= To be done =
Could you return every line of the data below, unchanged and in the same order?

(Collected data entries)
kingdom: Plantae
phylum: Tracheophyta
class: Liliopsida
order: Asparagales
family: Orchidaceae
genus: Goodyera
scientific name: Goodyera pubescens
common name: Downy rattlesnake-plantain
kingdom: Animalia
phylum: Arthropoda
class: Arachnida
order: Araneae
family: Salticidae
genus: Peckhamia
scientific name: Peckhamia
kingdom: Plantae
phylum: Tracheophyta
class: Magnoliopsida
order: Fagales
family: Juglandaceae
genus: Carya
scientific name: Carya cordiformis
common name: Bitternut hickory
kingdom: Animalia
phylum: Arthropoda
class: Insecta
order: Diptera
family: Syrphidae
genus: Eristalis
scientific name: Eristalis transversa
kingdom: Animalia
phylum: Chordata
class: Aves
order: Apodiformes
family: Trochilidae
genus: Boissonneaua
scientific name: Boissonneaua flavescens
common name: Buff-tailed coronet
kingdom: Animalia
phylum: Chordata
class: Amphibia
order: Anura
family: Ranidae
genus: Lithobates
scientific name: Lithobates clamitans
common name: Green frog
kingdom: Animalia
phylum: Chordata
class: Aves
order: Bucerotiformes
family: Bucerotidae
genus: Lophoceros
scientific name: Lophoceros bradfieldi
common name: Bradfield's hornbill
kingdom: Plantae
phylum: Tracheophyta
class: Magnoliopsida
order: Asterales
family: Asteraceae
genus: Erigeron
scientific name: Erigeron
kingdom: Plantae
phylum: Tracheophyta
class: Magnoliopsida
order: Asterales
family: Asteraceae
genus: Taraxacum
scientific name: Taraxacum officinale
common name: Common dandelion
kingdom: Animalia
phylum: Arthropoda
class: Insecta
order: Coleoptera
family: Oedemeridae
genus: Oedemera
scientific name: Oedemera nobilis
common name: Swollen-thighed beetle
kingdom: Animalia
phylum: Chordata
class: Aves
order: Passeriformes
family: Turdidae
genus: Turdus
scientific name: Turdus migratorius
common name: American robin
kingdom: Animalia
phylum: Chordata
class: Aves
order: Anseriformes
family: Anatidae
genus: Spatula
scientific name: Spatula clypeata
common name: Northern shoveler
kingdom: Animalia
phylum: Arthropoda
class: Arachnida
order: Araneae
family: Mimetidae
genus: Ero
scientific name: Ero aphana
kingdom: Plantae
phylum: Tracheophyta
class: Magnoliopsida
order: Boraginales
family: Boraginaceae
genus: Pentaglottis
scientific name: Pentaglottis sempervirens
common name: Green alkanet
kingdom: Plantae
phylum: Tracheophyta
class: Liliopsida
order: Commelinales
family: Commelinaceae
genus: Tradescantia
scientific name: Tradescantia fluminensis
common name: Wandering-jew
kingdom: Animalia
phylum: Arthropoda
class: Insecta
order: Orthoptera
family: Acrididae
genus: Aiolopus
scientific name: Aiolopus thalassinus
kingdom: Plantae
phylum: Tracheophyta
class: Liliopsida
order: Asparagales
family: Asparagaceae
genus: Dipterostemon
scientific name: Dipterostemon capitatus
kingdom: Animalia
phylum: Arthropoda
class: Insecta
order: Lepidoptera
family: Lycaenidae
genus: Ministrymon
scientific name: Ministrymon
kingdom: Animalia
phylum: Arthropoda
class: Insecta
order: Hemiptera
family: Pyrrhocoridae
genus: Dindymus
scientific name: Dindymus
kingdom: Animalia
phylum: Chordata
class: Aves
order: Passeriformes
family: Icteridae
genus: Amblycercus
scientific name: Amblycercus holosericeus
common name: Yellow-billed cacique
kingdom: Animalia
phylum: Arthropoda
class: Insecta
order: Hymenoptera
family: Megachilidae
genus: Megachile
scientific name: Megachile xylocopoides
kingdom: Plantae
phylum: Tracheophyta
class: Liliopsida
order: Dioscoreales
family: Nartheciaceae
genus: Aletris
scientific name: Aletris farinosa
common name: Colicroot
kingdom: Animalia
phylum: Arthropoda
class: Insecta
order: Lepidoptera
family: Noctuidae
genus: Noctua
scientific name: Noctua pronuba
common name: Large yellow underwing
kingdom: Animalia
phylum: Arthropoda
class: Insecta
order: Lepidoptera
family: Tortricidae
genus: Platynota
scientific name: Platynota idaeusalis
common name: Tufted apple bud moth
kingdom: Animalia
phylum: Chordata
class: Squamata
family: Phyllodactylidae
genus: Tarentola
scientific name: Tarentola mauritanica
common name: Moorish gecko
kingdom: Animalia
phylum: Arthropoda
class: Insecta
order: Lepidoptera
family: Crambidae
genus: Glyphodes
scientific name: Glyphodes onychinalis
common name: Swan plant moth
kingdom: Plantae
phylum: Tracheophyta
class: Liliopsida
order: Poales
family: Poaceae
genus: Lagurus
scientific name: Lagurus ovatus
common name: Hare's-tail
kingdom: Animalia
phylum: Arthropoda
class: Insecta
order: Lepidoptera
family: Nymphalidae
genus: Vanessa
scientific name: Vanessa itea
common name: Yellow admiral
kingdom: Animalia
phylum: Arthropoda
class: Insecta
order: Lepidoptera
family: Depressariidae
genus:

= Task result =
kingdom: Plantae
phylum: Tracheophyta
class: Liliopsida
order: Asparagales
family: Orchidaceae
genus: Goodyera
scientific name: Goodyera pubescens
common name: Downy rattlesnake-plantain
kingdom: Animalia
phylum: Arthropoda
class: Arachnida
order: Araneae
family: Salticidae
genus: Peckhamia
scientific name: Peckhamia
kingdom: Plantae
phylum: Tracheophyta
class: Magnoliopsida
order: Fagales
family: Juglandaceae
genus: Carya
scientific name: Carya cordiformis
common name: Bitternut hickory
kingdom: Animalia
phylum: Arthropoda
class: Insecta
order: Diptera
family: Syrphidae
genus: Eristalis
scientific name: Eristalis transversa
kingdom: Animalia
phylum: Chordata
class: Aves
order: Apodiformes
family: Trochilidae
genus: Boissonneaua
scientific name: Boissonneaua flavescens
common name: Buff-tailed coronet
kingdom: Animalia
phylum: Chordata
class: Amphibia
order: Anura
family: Ranidae
genus: Lithobates
scientific name: Lithobates clamitans
common name: Green frog
kingdom: Animalia
phylum: Chordata
class: Aves
order: Bucerotiformes
family: Bucerotidae
genus: Lophoceros
scientific name: Lophoceros bradfieldi
common name: Bradfield's hornbill
kingdom: Plantae
phylum: Tracheophyta
class: Magnoliopsida
order: Asterales
family: Asteraceae
genus: Erigeron
scientific name: Erigeron
kingdom: Plantae
phylum: Tracheophyta
class: Magnoliopsida
order: Asterales
family: Asteraceae
genus: Taraxacum
scientific name: Taraxacum officinale
common name: Common dandelion
kingdom: Animalia
phylum: Arthropoda
class: Insecta
order: Coleoptera
family: Oedemeridae
genus: Oedemera
scientific name: Oedemera nobilis
common name: Swollen-thighed beetle
kingdom: Animalia
phylum: Chordata
class: Aves
order: Passeriformes
family: Turdidae
genus: Turdus
scientific name: Turdus migratorius
common name: American robin
kingdom: Animalia
phylum: Chordata
class: Aves
order: Anseriformes
family: Anatidae
genus: Spatula
scientific name: Spatula clypeata
common name: Northern shoveler
kingdom: Animalia
phylum: Arthropoda
class: Arachnida
order: Araneae
family: Mimetidae
genus: Ero
scientific name: Ero aphana
kingdom: Plantae
phylum: Tracheophyta
class: Magnoliopsida
order: Boraginales
family: Boraginaceae
genus: Pentaglottis
scientific name: Pentaglottis sempervirens
common name: Green alkanet
kingdom: Plantae
phylum: Tracheophyta
class: Liliopsida
order: Commelinales
family: Commelinaceae
genus: Tradescantia
scientific name: Tradescantia fluminensis
common name: Wandering-jew
kingdom: Animalia
phylum: Arthropoda
class: Insecta
order: Orthoptera
family: Acrididae
genus: Aiolopus
scientific name: Aiolopus thalassinus
kingdom: Plantae
phylum: Tracheophyta
class: Liliopsida
order: Asparagales
family: Asparagaceae
genus: Dipterostemon
scientific name: Dipterostemon capitatus
kingdom: Animalia
phylum: Arthropoda
class: Insecta
order: Lepidoptera
family: Lycaenidae
genus: Ministrymon
scientific name: Ministrymon
kingdom: Animalia
phylum: Arthropoda
class: Insecta
order: Hemiptera
family: Pyrrhocoridae
genus: Dindymus
scientific name: Dindymus
kingdom: Animalia
phylum: Chordata
class: Aves
order: Passeriformes
family: Icteridae
genus: Amblycercus
scientific name: Amblycercus holosericeus
common name: Yellow-billed cacique
kingdom: Animalia
phylum: Arthropoda
class: Insecta
order: Hymenoptera
family: Megachilidae
genus: Megachile
scientific name: Megachile xylocopoides
kingdom: Plantae
phylum: Tracheophyta
class: Liliopsida
order: Dioscoreales
family: Nartheciaceae
genus: Aletris
scientific name: Aletris farinosa
common name: Colicroot
kingdom: Animalia
phylum: Arthropoda
class: Insecta
order: Lepidoptera
family: Noctuidae
genus: Noctua
scientific name: Noctua pronuba
common name: Large yellow underwing
kingdom: Animalia
phylum: Arthropoda
class: Insecta
order: Lepidoptera
family: Tortricidae
genus: Platynota
scientific name: Platynota idaeusalis
common name: Tufted apple bud moth
kingdom: Animalia
phylum: Chordata
class: Squamata
family: Phyllodactylidae
genus: Tarentola
scientific name: Tarentola mauritanica
common name: Moorish gecko
kingdom: Animalia
phylum: Arthropoda
class: Insecta
order: Lepidoptera
family: Crambidae
genus: Glyphodes
scientific name: Glyphodes onychinalis
common name: Swan plant moth
kingdom: Plantae
phylum: Tracheophyta
class: Liliopsida
order: Poales
family: Poaceae
genus: Lagurus
scientific name: Lagurus ovatus
common name: Hare's-tail
kingdom: Animalia
phylum: Arthropoda
class: Insecta
order: Lepidoptera
family: Nymphalidae
genus: Vanessa
scientific name: Vanessa itea
common name: Yellow admiral
kingdom: Animalia
phylum: Arthropoda
class: Insecta
order: Lepidoptera
family: Depressariidae
genus:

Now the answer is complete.